As part of its plan to enter the dual market, Harmony aims to open satellite dispensaries at 95 Hudson St. in Hoboken and 227 Coles St. in Jersey City, which, it said, will be “additional job creators.”
“Through our Social Equity Plan, creating real jobs for New Jersey residents or reinvesting our profits back into the community, Harmony has shown a commitment to the state and people of New Jersey,” Brodchandel explained. “We look forward to expanding our presence at job fairs, and providing additional expungement clinics, reentry support, and mentorship opportunities.”
Before it can begin selling adult-use cannabis, Harmony must secure final approval from the CRC. After applying in July, Harmony executives thought it would receive the green light during the CRC’s Oct. 27 meeting, however the application did not come up for a vote.

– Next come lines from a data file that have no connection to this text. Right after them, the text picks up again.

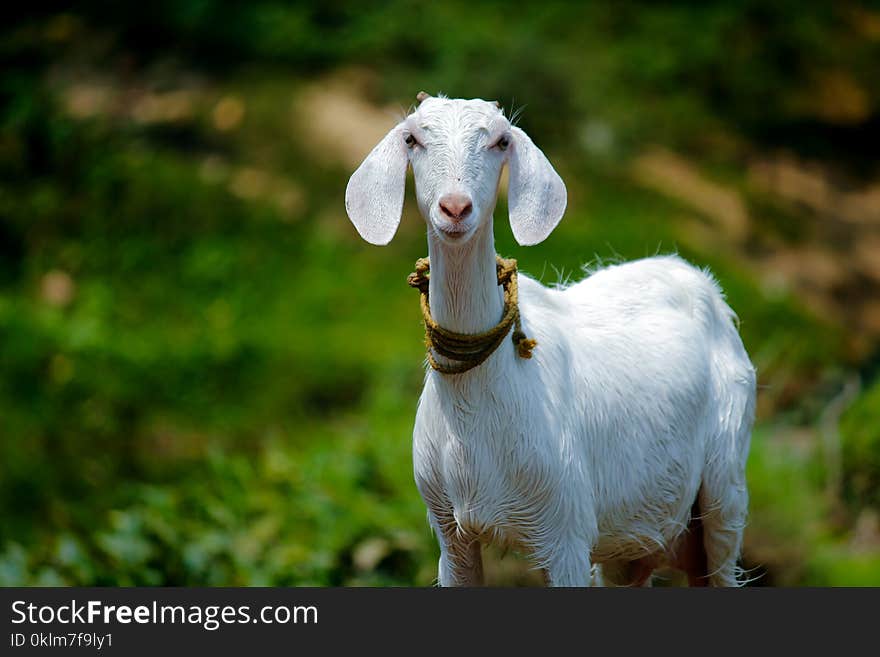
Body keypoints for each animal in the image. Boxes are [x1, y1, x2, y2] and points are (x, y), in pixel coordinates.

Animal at [344, 92, 756, 584]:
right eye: (412, 138)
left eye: (501, 140)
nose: (455, 208)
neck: (479, 404)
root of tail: (698, 278)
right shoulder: (450, 532)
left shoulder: (566, 533)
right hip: (634, 540)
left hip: (725, 488)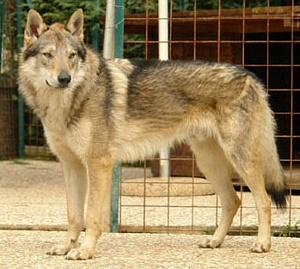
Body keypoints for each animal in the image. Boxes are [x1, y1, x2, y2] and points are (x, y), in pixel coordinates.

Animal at [18, 9, 286, 258]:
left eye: (71, 56)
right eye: (48, 55)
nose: (65, 78)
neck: (67, 102)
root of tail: (250, 76)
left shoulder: (99, 164)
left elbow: (92, 216)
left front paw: (85, 251)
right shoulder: (72, 165)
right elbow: (74, 216)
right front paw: (66, 248)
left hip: (240, 161)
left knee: (263, 200)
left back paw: (263, 244)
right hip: (209, 164)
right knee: (233, 201)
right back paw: (215, 241)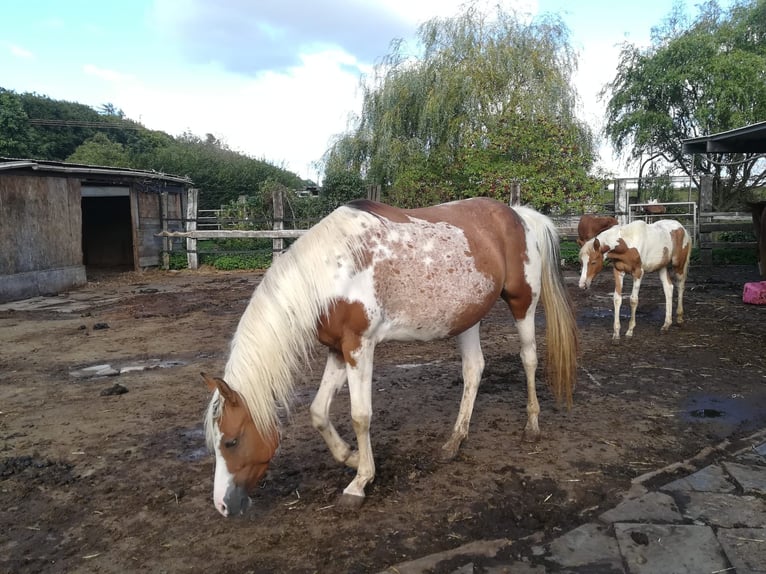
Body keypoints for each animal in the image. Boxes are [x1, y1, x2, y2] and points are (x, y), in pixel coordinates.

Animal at [201, 197, 580, 516]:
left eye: (232, 441)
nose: (222, 506)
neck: (331, 272)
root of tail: (518, 215)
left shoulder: (360, 346)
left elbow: (360, 416)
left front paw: (360, 482)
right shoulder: (338, 350)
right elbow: (318, 411)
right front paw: (350, 457)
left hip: (522, 303)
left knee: (528, 358)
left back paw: (532, 425)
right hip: (467, 316)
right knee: (474, 369)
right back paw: (454, 441)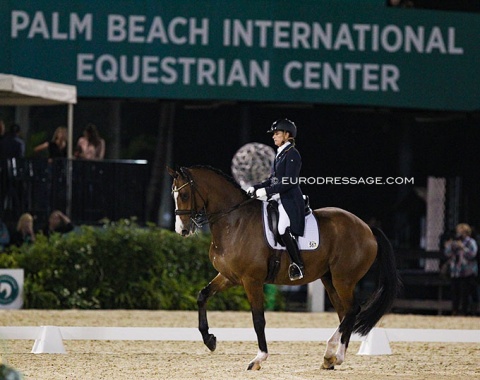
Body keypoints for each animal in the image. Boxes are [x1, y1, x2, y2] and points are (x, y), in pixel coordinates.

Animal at [169, 165, 402, 370]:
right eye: (174, 195)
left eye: (184, 195)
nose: (182, 230)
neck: (234, 221)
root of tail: (367, 228)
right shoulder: (229, 276)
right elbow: (202, 295)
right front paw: (210, 340)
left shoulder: (251, 280)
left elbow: (258, 319)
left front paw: (259, 359)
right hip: (330, 280)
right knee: (345, 313)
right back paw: (333, 358)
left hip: (343, 279)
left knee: (353, 310)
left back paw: (332, 353)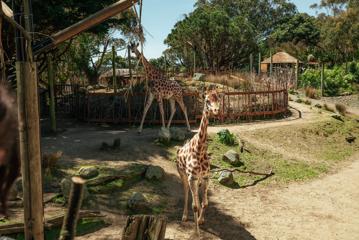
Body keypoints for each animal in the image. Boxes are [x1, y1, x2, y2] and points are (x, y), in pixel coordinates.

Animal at [176, 89, 221, 233]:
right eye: (207, 100)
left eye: (218, 99)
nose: (216, 110)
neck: (199, 150)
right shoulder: (192, 178)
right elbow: (194, 205)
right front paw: (197, 231)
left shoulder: (206, 177)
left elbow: (205, 203)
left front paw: (201, 220)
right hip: (183, 175)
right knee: (186, 193)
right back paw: (184, 216)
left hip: (198, 179)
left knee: (196, 196)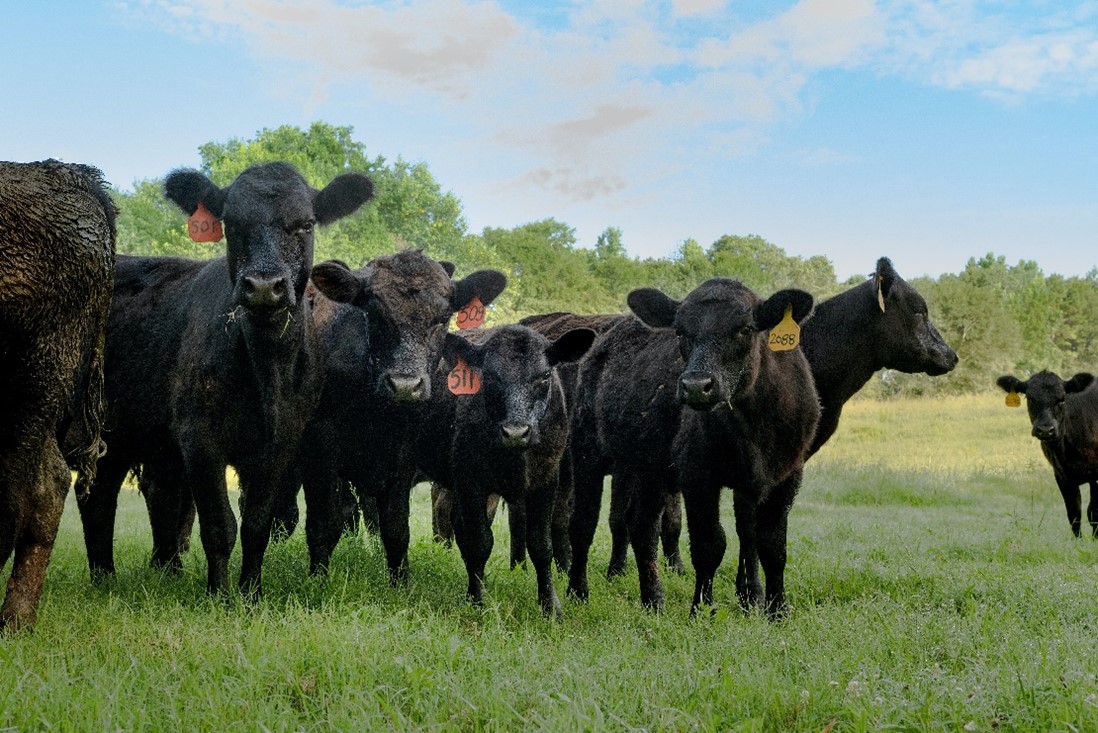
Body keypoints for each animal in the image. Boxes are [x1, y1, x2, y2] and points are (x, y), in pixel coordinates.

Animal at [76, 159, 377, 596]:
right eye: (231, 223)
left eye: (305, 224)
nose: (265, 287)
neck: (266, 370)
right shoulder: (199, 437)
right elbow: (219, 526)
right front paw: (218, 594)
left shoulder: (281, 442)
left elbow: (256, 525)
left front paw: (251, 593)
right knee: (97, 496)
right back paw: (104, 578)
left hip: (124, 435)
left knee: (106, 493)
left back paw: (119, 575)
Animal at [412, 326, 601, 618]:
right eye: (489, 376)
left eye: (545, 375)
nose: (516, 432)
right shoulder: (470, 481)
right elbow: (479, 541)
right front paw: (477, 601)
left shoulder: (546, 480)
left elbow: (540, 545)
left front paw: (550, 606)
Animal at [570, 280, 821, 614]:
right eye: (679, 331)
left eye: (745, 328)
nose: (696, 386)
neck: (754, 426)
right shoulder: (698, 476)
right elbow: (709, 545)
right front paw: (701, 610)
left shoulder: (787, 475)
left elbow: (772, 546)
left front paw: (778, 610)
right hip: (586, 452)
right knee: (583, 524)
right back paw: (577, 593)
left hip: (648, 467)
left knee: (641, 525)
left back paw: (654, 602)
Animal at [996, 373, 1098, 537]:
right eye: (1029, 398)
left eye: (1062, 399)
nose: (1045, 430)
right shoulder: (1061, 475)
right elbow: (1074, 513)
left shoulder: (1095, 475)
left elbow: (1094, 512)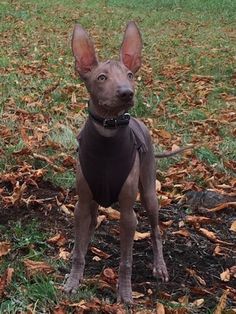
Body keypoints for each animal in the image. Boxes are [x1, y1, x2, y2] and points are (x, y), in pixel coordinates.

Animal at [63, 21, 189, 304]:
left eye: (130, 74)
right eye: (101, 77)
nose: (126, 93)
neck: (108, 134)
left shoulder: (128, 214)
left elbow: (126, 261)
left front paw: (125, 292)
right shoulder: (81, 203)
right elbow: (78, 251)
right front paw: (74, 280)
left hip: (150, 194)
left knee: (156, 231)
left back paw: (160, 266)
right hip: (93, 201)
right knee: (91, 225)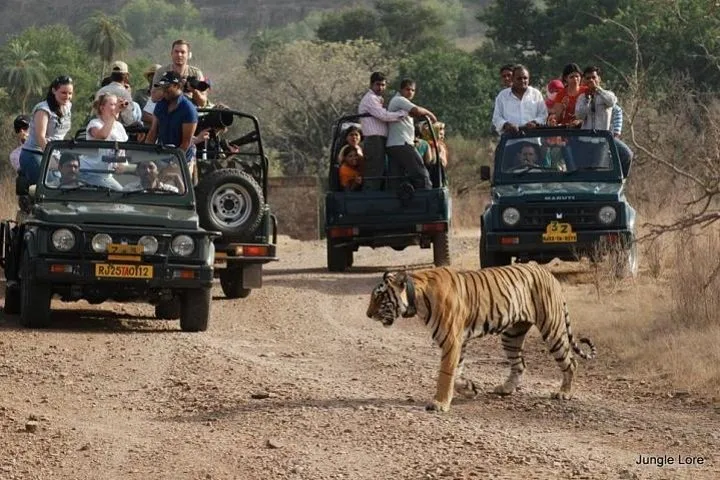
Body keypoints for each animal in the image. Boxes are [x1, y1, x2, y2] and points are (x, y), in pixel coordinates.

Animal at [366, 263, 596, 412]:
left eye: (379, 296)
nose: (368, 315)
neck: (417, 297)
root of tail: (548, 273)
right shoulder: (459, 342)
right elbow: (456, 373)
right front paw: (470, 388)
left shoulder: (452, 340)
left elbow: (445, 374)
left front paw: (440, 403)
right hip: (512, 334)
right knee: (520, 364)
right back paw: (506, 389)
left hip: (552, 328)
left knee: (571, 362)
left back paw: (564, 393)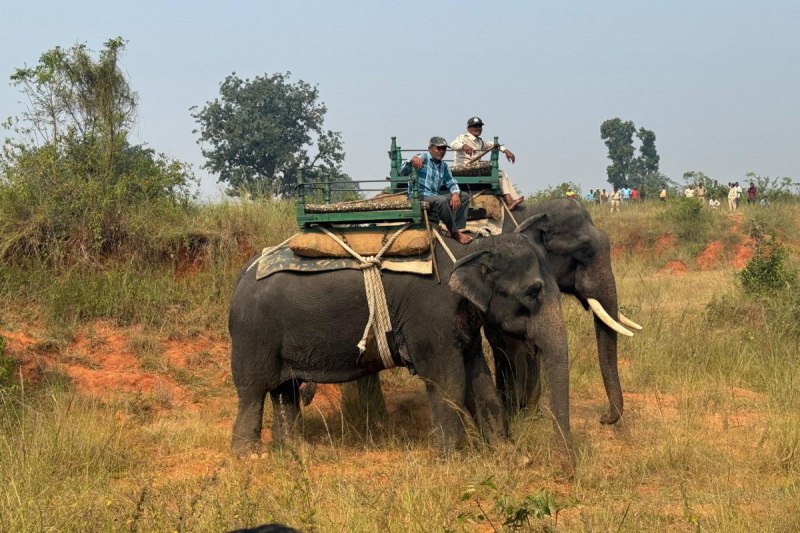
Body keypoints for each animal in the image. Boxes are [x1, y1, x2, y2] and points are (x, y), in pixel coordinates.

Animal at [228, 232, 570, 455]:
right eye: (534, 292)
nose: (566, 465)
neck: (468, 249)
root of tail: (242, 274)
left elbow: (478, 377)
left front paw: (510, 455)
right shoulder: (431, 314)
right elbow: (447, 379)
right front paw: (452, 459)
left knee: (283, 390)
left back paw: (296, 452)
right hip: (253, 334)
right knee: (253, 391)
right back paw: (250, 456)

Toni-Anne Blake, communications director for the CRC, said, “Board meeting agendas are set by the chair in consultation with staff and Harmony was never on the Oct. 27 agenda.”
During the meeting, the five member-CRC granted Curaleaf, New Jersey’s largest cannabis grower, permission to begin adult-use sales at its Bordentown location.
The board also approved 297 conditional licenses, bringing the total number of such permits issued since March up to 801. And, the state signed off on the first 18 annual adult-use cannabis business licenses – 10 of which were conversion applications to annual licenses and eight annual license applications.
“This is a special milestone for the commission and for New Jersey’s new legalized industry. With the awarding of eight cultivation licenses and three manufacturing licenses we are setting good groundwork for New Jersey’s cannabis market,” said CRC Chairwoman Dianna Houenou. “We hope to see these facilities up and running as soon as possible to be local Garden State suppliers to the retailers who also got their annuals today and the others that will be licensed in the future.”
Additionally, the CRC voted to extend the length of time for certain conditional licensees to apply for conversion to an annual license and will now allow up to two 45-day periods.
It also increased the Social Equity Excise Fee that cultivators will pay for 2023 to $1.52 per ounce, up from $1.10 per ounce.
Following the meeting, Brodchandel said, “While Harmony congratulates all the new awardees, we are also disappointed that the CRC failed to act on our expanded ATC certification to enter the adult-use market as the first nonprofit N.J.-based operator.”